*** Dataset excerpts ***

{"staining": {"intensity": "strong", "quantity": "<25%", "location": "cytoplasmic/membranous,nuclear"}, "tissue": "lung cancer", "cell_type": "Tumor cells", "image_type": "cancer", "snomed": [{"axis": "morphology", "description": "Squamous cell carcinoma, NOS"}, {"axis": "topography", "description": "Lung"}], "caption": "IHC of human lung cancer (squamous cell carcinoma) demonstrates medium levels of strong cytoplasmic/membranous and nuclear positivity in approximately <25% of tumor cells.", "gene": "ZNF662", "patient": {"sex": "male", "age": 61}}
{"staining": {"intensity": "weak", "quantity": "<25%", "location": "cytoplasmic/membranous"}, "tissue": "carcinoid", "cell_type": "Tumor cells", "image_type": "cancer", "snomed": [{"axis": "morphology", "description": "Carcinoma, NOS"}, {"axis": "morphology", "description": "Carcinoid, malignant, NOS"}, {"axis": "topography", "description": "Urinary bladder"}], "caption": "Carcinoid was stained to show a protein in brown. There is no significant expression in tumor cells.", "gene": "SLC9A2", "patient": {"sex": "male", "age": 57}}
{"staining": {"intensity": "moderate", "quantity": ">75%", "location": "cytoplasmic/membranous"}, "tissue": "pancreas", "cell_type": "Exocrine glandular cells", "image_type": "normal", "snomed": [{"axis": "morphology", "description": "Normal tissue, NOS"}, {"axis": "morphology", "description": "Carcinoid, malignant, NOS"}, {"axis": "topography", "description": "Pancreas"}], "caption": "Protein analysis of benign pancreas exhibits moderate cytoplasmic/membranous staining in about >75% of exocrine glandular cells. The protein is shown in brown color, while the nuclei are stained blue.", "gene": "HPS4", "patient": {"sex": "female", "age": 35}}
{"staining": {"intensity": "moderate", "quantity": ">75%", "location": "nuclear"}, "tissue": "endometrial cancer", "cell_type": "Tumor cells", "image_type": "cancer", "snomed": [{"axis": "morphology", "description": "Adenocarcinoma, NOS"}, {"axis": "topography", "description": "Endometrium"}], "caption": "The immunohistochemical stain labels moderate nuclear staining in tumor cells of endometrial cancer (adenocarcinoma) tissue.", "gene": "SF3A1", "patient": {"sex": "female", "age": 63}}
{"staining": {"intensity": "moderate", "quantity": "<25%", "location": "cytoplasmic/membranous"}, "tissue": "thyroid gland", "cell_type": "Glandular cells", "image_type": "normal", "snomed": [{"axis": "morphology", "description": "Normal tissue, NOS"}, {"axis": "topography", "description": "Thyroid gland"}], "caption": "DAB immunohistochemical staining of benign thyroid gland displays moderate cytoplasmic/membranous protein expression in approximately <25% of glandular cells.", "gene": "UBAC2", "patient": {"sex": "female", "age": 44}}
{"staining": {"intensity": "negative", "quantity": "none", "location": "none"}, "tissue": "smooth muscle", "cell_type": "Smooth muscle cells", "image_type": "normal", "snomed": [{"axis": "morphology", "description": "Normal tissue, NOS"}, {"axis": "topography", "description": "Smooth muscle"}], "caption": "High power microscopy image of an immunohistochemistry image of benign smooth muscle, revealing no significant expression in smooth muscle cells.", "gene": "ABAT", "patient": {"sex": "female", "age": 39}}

*** End of Dataset excerpts ***

▶ **What is being asked**: Reproduce the entries in full, exactly as written.

▶ **Response for this exercise**:
{"staining": {"intensity": "strong", "quantity": "<25%", "location": "cytoplasmic/membranous,nuclear"}, "tissue": "lung cancer", "cell_type": "Tumor cells", "image_type": "cancer", "snomed": [{"axis": "morphology", "description": "Squamous cell carcinoma, NOS"}, {"axis": "topography", "description": "Lung"}], "caption": "IHC of human lung cancer (squamous cell carcinoma) demonstrates medium levels of strong cytoplasmic/membranous and nuclear positivity in approximately <25% of tumor cells.", "gene": "ZNF662", "patient": {"sex": "male", "age": 61}}
{"staining": {"intensity": "weak", "quantity": "<25%", "location": "cytoplasmic/membranous"}, "tissue": "carcinoid", "cell_type": "Tumor cells", "image_type": "cancer", "snomed": [{"axis": "morphology", "description": "Carcinoma, NOS"}, {"axis": "morphology", "description": "Carcinoid, malignant, NOS"}, {"axis": "topography", "description": "Urinary bladder"}], "caption": "Carcinoid was stained to show a protein in brown. There is no significant expression in tumor cells.", "gene": "SLC9A2", "patient": {"sex": "male", "age": 57}}
{"staining": {"intensity": "moderate", "quantity": ">75%", "location": "cytoplasmic/membranous"}, "tissue": "pancreas", "cell_type": "Exocrine glandular cells", "image_type": "normal", "snomed": [{"axis": "morphology", "description": "Normal tissue, NOS"}, {"axis": "morphology", "description": "Carcinoid, malignant, NOS"}, {"axis": "topography", "description": "Pancreas"}], "caption": "Protein analysis of benign pancreas exhibits moderate cytoplasmic/membranous staining in about >75% of exocrine glandular cells. The protein is shown in brown color, while the nuclei are stained blue.", "gene": "HPS4", "patient": {"sex": "female", "age": 35}}
{"staining": {"intensity": "moderate", "quantity": ">75%", "location": "nuclear"}, "tissue": "endometrial cancer", "cell_type": "Tumor cells", "image_type": "cancer", "snomed": [{"axis": "morphology", "description": "Adenocarcinoma, NOS"}, {"axis": "topography", "description": "Endometrium"}], "caption": "The immunohistochemical stain labels moderate nuclear staining in tumor cells of endometrial cancer (adenocarcinoma) tissue.", "gene": "SF3A1", "patient": {"sex": "female", "age": 63}}
{"staining": {"intensity": "moderate", "quantity": "<25%", "location": "cytoplasmic/membranous"}, "tissue": "thyroid gland", "cell_type": "Glandular cells", "image_type": "normal", "snomed": [{"axis": "morphology", "description": "Normal tissue, NOS"}, {"axis": "topography", "description": "Thyroid gland"}], "caption": "DAB immunohistochemical staining of benign thyroid gland displays moderate cytoplasmic/membranous protein expression in approximately <25% of glandular cells.", "gene": "UBAC2", "patient": {"sex": "female", "age": 44}}
{"staining": {"intensity": "negative", "quantity": "none", "location": "none"}, "tissue": "smooth muscle", "cell_type": "Smooth muscle cells", "image_type": "normal", "snomed": [{"axis": "morphology", "description": "Normal tissue, NOS"}, {"axis": "topography", "description": "Smooth muscle"}], "caption": "High power microscopy image of an immunohistochemistry image of benign smooth muscle, revealing no significant expression in smooth muscle cells.", "gene": "ABAT", "patient": {"sex": "female", "age": 39}}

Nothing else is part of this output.